Rolling code works by preventing the transmission from being recorded and saved, then replayed later to trick the receiver into unlocking the door or barrier.
Transmitted code functions like a password. When activated, a transmitter generates and sends a signal containing the password to its paired receiver. The receiver analyses the password to see if it is acceptable. If accepted, the receiver then triggers a relay, allowing the door or barrier to be unlocked and opened.
In a fixed code system, the password never changes. This leaves the system vulnerable to attack, as if someone was able to find out the password, they could use it to gain access without authorisation. Rolling code significantly reduces the risk of unauthorised entry because the password changes every time it is used.
Rolling code transmission systems use methods of encrypting the data that allow the transmitter and the receiver to share passwords, but which make it considerably more difficult for an attacker to discover them. KeeLoq® is a proprietary block cypher that is one of the most commonly used encryption methods for radio frequency transmission.
KeeLoq hopping code utilises a 66-bit transmission code, of which 32 bits are encrypted. In the encrypted section alone, there are almost 4 billion possible code combinations, which would take approximately 17 years to fully scan. The transmitted passwords cannot be re-used regularly, to prevent interception and unlawful access. Once a passcode has been used, it will not be valid again until approximately 65,000 other valid codes have been used. In normal usage scenarios, it would take more than 20 years for a code to become valid again.

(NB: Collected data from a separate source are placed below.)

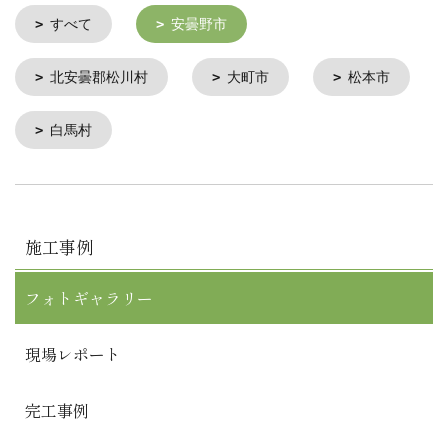
すべて
安曇野市
北安曇郡松川村
大町市
松本市
白馬村
施工事例
フォトギャラリー
現場レポート
完工事例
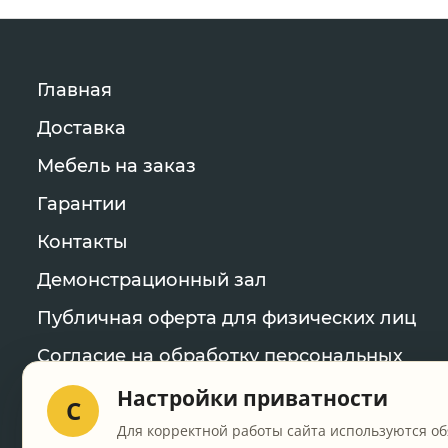
Главная
Доставка
Мебель на заказ
Гарантии
Контакты
Демонстрационный зал
Публичная оферта для физических лиц
Согласие на обработку персональных
данных
Настройки приватности
C
Политика конфиденциальности
Для корректной работы сайта используются об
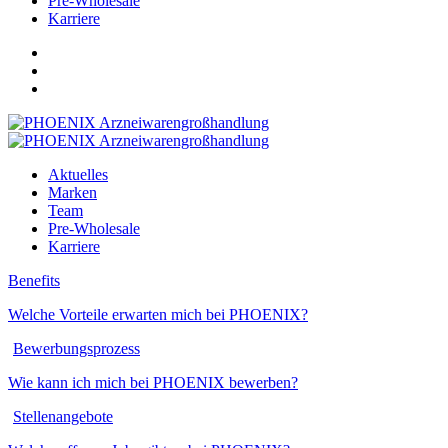
Pre-Wholesale
Karriere
Aktuelles
Marken
Team
Pre-Wholesale
Karriere
Benefits
Welche Vorteile erwar­ten mich bei PHOENIX?
Bewerbungsprozess
Wie kann ich mich bei PHOENIX bewerben?
Stellenangebote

In order for rolling code to work, the transmitter and receiver need to synchronise their code generation. If they don’t, the random password sent from the transmitter would not match the random password expected by the receiver. As such, the term random is slightly misleading here. In reality, the transmitter and the receiver use Pseudo Random Number Generators (PRNGs) to produce a series of passcodes that are seemingly random to outsiders and therefore unpredictable to attackers.
The PRNG is an algorithm which ensures that the series of numbers generated by both the transmitter and the receiver is identical. That way, whenever a passcode is produced by the transmitter, it will match the one generated by the receiver and allow access. The sequence of codes is therefore not truly random; both the transmitter and the receiver must start from the same seed code in order to synchronise properly.
A passcode is generated every time the button on the transmitter is pressed, even if it is out of range of the receiver. If it is out of range, the receiver does not generate a code – therefore leaving the transmitter and the receiver unsynchronised.
To overcome this limitation, the receiver stores a list of the upcoming passwords pre-determined by the PRNG. In KeeLoq hopping code, the list is up to 1,000 future passwords. Once the transmitter comes back into range of the receiver and the button is pressed, the receiver can still identify the code as one of the upcoming passwords and allow access. The ‘missed’ codes that were generated by the transmitter while it was out of range are simply invalidated and the codes are synchronised once again.
KeeLoq also benefits from additional synchronisation security measures. If the transmitter button is pressed 16 or more times whilst out of range of the receiver, the receiver will not unlock the door or barrier on the first press of the button once back in range. Re-synchronisation will only occur when the receiver is sent two consecutive matching codes from the list of valid future codes. In a typical system, if the transmitter button is pressed a few thousand times while out of range, it will be permanently locked out of the receiver and must be manually re-synchronised.